The CHMP’s recommendation is based primarily on results of the pivotal Phase III coBRIM study. These data showed that people who received the combination of Cotellic and Zelboraf lived over a year without their disease worsening (median progression-free survival of 12.3 months, compared to 7.2 months with Zelboraf alone; hazard ratio=0.58, 95 percent confidence interval 0.46-0.72).2 The objective response rate was also higher for the combination arm compared to Zelboraf alone (70 vs. 50 percent; p<0.0001).2 The most common adverse events in the combination arm of the pivotal study were diarrhoea, rash, nausea, fever, sun sensitivity, liver lab abnormalities, elevated creatine phosphokinase (CPK, an enzyme released by muscles) and vomiting.
Supportive data early in development from the Phase Ib BRIM7 study indicated that the combination of Cotellic and Zelboraf helped people who had not been previously treated with a BRAF inhibitor live more than two years (median overall survival 28.5 months).3

Based on this CHMP recommendation, a final decision regarding the approval of the combination of Cotellic and Zelboraf is expected from the European Commission by the end of 2015.

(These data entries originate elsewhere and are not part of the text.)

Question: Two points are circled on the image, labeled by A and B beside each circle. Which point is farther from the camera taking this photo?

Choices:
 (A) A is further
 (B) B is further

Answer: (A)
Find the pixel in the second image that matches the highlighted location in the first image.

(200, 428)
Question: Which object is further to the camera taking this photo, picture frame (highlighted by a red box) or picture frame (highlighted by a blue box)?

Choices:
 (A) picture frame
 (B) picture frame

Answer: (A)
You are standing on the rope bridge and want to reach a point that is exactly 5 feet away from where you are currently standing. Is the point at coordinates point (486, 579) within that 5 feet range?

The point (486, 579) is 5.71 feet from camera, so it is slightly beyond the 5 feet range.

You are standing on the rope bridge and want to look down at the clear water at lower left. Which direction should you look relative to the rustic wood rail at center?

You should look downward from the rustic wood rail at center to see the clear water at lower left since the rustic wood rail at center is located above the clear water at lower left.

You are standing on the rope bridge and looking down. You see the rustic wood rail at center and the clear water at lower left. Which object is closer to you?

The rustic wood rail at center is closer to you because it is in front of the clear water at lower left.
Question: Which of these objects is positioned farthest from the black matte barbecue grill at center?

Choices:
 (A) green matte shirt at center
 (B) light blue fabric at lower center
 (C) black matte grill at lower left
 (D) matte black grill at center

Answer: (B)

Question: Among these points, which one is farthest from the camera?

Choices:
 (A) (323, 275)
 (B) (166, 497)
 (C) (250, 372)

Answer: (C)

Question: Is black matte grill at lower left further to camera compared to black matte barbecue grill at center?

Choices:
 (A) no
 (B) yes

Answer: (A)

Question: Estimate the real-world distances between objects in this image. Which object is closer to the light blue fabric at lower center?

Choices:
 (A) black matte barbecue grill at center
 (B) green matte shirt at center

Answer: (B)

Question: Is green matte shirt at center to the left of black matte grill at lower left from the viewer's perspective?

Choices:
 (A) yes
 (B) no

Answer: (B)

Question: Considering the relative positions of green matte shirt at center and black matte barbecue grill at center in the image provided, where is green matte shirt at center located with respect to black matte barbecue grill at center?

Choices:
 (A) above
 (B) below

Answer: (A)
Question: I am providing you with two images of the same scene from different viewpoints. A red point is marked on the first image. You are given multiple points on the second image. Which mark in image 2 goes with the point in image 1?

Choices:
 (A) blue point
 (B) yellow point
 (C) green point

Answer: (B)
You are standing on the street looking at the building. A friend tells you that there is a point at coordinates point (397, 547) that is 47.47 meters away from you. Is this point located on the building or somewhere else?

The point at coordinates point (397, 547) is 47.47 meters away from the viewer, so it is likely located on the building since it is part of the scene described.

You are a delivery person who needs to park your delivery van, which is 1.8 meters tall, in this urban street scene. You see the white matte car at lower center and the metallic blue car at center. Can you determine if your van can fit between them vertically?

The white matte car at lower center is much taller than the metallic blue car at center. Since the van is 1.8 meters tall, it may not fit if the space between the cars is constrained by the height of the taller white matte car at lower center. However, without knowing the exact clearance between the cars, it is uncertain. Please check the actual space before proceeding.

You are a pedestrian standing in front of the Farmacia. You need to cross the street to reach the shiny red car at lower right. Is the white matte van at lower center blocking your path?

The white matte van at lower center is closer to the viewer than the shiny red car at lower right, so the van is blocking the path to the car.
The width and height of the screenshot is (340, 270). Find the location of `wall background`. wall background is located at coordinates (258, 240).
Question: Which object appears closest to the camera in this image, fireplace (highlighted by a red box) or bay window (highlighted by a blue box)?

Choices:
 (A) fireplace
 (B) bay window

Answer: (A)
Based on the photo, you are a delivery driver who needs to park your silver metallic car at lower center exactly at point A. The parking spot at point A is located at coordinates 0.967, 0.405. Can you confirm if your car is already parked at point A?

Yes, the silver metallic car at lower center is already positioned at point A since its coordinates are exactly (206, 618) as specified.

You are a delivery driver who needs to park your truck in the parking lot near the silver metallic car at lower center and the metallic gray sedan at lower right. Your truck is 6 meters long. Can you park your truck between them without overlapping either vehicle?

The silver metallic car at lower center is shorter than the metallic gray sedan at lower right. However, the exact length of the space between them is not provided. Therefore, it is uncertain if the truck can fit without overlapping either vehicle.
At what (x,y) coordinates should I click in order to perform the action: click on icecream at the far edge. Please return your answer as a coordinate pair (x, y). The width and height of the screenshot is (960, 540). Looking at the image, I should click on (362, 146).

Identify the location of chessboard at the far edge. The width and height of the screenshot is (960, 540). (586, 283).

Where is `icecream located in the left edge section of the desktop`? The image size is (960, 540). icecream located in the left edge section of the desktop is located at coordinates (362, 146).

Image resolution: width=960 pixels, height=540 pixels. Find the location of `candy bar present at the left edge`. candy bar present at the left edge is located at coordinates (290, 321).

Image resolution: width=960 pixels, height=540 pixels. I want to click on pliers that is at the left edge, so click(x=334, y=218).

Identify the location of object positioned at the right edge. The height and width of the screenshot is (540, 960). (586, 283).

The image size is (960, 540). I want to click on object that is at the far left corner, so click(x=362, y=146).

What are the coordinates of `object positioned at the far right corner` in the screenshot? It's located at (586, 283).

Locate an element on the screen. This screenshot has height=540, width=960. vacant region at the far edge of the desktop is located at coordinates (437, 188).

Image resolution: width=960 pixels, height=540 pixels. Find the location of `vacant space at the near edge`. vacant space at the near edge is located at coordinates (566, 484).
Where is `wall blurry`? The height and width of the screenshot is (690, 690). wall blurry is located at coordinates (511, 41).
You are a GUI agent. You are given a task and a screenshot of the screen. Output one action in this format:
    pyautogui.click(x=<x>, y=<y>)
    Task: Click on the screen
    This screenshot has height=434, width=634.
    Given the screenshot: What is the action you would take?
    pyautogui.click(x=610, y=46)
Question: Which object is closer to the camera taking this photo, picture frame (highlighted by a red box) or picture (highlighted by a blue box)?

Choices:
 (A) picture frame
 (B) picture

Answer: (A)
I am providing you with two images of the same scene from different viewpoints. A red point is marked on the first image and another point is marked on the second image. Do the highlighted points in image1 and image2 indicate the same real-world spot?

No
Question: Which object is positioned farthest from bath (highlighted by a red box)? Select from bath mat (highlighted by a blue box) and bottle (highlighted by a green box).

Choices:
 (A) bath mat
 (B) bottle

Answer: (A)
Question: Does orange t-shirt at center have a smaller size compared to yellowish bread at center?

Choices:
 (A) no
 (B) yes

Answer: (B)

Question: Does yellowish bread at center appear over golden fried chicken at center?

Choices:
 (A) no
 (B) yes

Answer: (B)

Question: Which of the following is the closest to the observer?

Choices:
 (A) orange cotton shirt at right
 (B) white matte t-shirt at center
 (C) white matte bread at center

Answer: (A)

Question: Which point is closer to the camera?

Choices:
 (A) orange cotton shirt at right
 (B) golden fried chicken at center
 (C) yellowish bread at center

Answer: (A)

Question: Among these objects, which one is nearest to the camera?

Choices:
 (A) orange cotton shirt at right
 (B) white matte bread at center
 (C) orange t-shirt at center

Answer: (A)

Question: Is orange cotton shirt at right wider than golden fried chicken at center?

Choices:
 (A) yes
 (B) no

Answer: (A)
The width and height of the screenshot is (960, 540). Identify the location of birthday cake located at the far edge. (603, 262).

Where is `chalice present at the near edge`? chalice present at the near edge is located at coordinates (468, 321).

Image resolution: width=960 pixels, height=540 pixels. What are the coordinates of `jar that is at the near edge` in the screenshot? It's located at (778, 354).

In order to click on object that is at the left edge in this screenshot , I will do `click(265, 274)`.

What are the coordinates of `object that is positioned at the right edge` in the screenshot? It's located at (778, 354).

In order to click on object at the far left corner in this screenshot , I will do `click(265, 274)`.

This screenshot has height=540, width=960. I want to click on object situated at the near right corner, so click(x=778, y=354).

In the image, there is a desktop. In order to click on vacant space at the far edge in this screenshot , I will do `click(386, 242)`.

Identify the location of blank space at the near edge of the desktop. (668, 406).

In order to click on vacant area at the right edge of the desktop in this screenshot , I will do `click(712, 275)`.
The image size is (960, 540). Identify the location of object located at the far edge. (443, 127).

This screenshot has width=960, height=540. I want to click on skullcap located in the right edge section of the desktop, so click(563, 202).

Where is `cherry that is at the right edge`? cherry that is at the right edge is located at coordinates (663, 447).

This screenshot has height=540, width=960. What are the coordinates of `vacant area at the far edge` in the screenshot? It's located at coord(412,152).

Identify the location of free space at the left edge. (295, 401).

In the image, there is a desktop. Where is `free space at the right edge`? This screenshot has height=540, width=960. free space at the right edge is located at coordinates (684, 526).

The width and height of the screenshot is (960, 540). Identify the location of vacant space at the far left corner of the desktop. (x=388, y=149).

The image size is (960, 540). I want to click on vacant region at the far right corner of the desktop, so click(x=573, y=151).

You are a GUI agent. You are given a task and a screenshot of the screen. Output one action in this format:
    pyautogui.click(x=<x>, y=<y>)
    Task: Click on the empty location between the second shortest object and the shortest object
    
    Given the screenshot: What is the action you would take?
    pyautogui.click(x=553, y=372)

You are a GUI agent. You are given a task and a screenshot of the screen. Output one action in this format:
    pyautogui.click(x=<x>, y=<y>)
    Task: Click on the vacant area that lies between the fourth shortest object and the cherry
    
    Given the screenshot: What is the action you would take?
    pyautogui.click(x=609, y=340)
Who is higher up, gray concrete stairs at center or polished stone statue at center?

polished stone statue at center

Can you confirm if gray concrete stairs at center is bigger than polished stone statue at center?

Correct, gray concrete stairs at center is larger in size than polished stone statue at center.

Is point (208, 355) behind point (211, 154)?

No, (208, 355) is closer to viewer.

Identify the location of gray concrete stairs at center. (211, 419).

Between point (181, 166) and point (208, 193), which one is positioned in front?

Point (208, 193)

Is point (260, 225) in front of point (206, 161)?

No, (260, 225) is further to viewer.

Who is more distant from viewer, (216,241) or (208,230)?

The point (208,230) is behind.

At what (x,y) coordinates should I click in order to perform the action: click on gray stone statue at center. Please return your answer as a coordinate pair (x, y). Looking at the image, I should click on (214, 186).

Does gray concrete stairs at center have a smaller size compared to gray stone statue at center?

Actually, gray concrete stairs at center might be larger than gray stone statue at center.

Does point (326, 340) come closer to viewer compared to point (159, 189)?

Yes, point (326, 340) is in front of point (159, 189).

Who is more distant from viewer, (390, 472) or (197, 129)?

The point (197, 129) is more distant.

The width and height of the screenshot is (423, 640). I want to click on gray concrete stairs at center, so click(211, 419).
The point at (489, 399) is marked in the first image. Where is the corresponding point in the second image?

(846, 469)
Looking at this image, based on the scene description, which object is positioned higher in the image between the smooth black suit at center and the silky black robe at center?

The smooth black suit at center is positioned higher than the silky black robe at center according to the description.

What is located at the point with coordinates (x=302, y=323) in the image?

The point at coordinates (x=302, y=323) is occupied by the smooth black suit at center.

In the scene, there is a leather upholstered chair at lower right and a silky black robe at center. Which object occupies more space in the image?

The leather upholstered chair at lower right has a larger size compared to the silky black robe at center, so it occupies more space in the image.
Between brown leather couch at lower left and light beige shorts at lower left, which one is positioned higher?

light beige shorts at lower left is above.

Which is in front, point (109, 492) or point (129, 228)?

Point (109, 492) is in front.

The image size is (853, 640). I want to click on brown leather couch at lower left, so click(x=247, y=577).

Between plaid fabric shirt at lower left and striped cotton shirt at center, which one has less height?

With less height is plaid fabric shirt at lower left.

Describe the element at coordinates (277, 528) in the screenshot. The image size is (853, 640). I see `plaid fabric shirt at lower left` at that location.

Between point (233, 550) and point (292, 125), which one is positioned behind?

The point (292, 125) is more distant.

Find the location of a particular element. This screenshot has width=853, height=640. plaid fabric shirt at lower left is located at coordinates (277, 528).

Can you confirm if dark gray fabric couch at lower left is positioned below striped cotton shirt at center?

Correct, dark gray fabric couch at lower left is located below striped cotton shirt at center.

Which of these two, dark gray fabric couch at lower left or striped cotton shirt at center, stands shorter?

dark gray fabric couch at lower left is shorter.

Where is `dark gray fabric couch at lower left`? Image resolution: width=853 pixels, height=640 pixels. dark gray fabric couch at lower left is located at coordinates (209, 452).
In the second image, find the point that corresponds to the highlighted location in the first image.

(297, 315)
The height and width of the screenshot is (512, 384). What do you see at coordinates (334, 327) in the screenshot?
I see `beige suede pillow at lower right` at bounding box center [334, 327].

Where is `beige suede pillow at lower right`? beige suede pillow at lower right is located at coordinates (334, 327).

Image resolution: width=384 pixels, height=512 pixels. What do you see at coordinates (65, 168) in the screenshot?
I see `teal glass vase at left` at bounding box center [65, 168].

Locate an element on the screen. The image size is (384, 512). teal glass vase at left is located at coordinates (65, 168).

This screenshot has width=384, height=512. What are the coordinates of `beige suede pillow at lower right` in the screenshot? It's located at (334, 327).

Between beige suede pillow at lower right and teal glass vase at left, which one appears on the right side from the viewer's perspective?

Cotellic recently received approval in Switzerland for use in combination with Zelboraf as a treatment for patients with advanced melanoma, and the U.S. Food and Drug Administration (FDA) is expected to make a decision on Roche’s new drug application for the combination before the end of the year.

About melanoma
Melanoma is less common, but more aggressive and deadlier than other forms of skin cancer.4,5 A V600 mutation of the BRAF protein occurs in approximately half of melanomas, and should therefore be tested to identify the best treatment option.6 When melanoma is diagnosed early, it is generally a curable disease,7,8 but most people with advanced melanoma have a poor prognosis.5 More than 232,000 people worldwide are currently diagnosed with melanoma each year.1 In recent years, there have been significant advances in treatment for metastatic melanoma, and people with the disease have more options. However, it continues to be a serious health issue with a high unmet need and a steadily increasing incidence over the past 30 years.9

About Cotellic and Zelboraf in combination
Zelboraf was the first approved treatment for patients with unresectable or metastatic melanoma with BRAF V600 mutation as detected by a validated test, such as Roche’s cobas 4800 BRAF Mutation Test. Zelboraf is not indicated for use in patients with wild-type BRAF melanoma. Cotellic (cobimetinib) is designed to selectively block the activity of MEK,10 one of a series of proteins inside cells that make up the MAPK signaling pathway that helps regulate cell division and survival.11 In the majority of patients, resistance to BRAF-inhibitor monotherapy will eventually occur through re-activation of the MAPK pathway via MEK.12 Cotellic was developed to overcome resistance to BRAF-inhibition and prevent re-activation of the pathway. Cotellic binds to MEK, while Zelboraf binds to mutant BRAF, to interrupt abnormal signalling that can cause tumours to grow.13,14

Cotellic is also being investigated in combination with several investigational medicines, including immunotherapy, in several tumour types such as non-small cell lung cancer and colorectal cancer. Cotellic was discovered by Exelixis Inc. and is being developed by Roche in collaboration with Exelixis.